Everett Clinic improves care while cutting costs

Most of the public conversation about the U.S. health-care system centers on what’s wrong with it — as it should. Costs are too high, quality of care is too often lacking, nearly 50 million Americans have no health coverage at all, Medicare threatens to bankrupt us, and on and on.

Snohomish County isn’t immune to any of this, but it is fortunate to be home to some of the nation’s most committed health-care innovators. For example, the Providence Everett Healthcare Clinic has played a creative and growing role in the serving the needs of low-income and uninsured patients since it opened in 2004, and the Providence Regional Cancer Partnership brought state-of-the-art treatment to Everett last year.

The Everett Clinic, long a leader in finding ways to improve the quality and efficient delivery of care, has the most recent success story. It’s showing exciting results in improving care and reducing costs for Medicare patients as part of a national demonstration project coordinated by the government. The Everett Clinic’s efforts, which combine its use of electronic patient records with a highly coordinated, hands-on approach by its care providers, have resulted in impressive, measurable improvements in the quality of care for diabetes, coronary artery disease and congestive heart failure — conditions often seen in senior patients. In addition to quality improvements, the clinic saved Medicare nearly $1.6 million last year, the second year of the four-year project.

That success earned The Everett Clinic a $250,000 award from the federal Centers for Medicare and Medicaid — a relatively small financial step, considering the clinic lost $7.6 million caring for Medicare patients last year, but an important one. A sustainable Medicare model will require meeting reasonable measures in quality and cost of care.

At the heart of The Everett Clinic’s success is its system of electronic patient records, an $18 million investment that’s paying off in improved efficiency and healthier outcomes because it facilitates close communication between a patient’s primary doctor and specialists. It also prompts physicians when a patient is due for a particular health screening.

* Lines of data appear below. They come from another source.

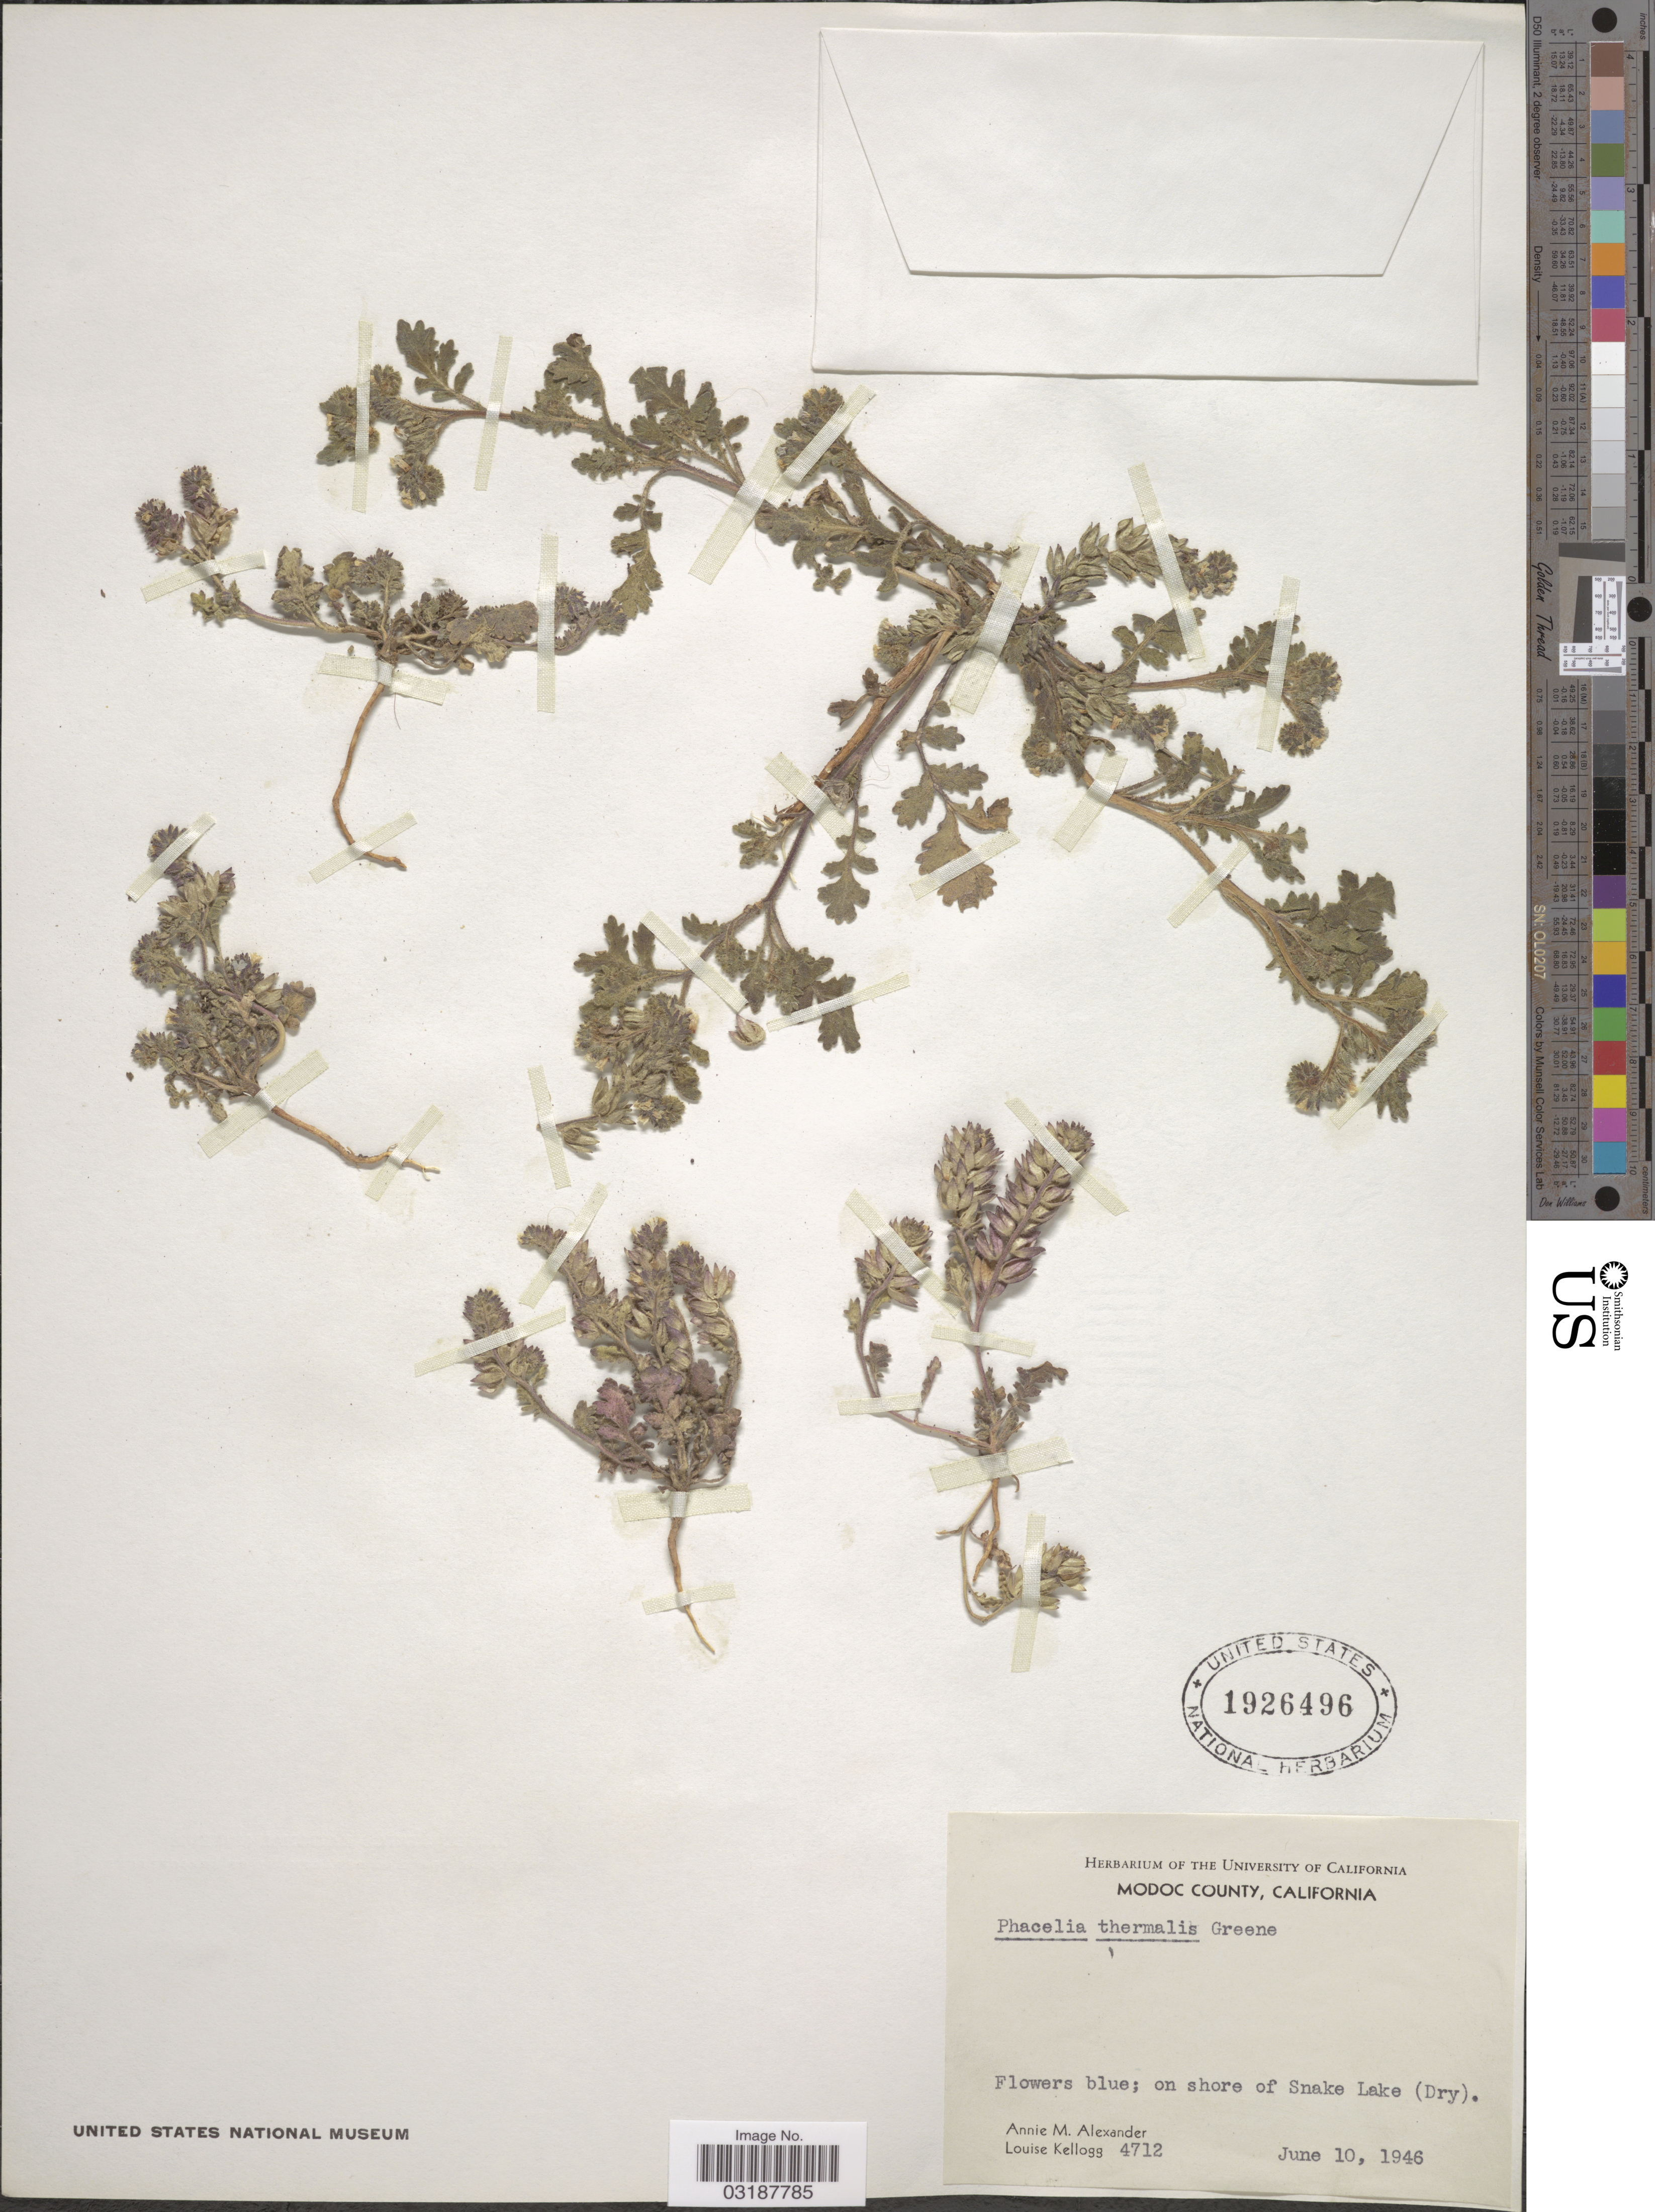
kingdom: Plantae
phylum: Tracheophyta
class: Magnoliopsida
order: Boraginales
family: Hydrophyllaceae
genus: Phacelia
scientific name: Phacelia thermalis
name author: S.W. Greene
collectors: A. M. Alexander & L. Kellogg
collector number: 4712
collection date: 1946-06-10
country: United States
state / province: California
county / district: Modoc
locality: Modoc County, on shore of Snake Lake (Dry).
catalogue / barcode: US 1926496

Another integral piece is the addition of a nursing “coach” who visits Medicare patients in the hospital to walk them and family members through the discharge process, ensuring a better coordinated transition from hospital to home, and fewer costly readmissions.

As sensible steps like these prove their value, they can be replicated elsewhere, benefitting the entire health-care system and all of us. The Everett Clinic’s commitment to delivering better care more efficiently, and the government’s recognition of its success, both deserve applause.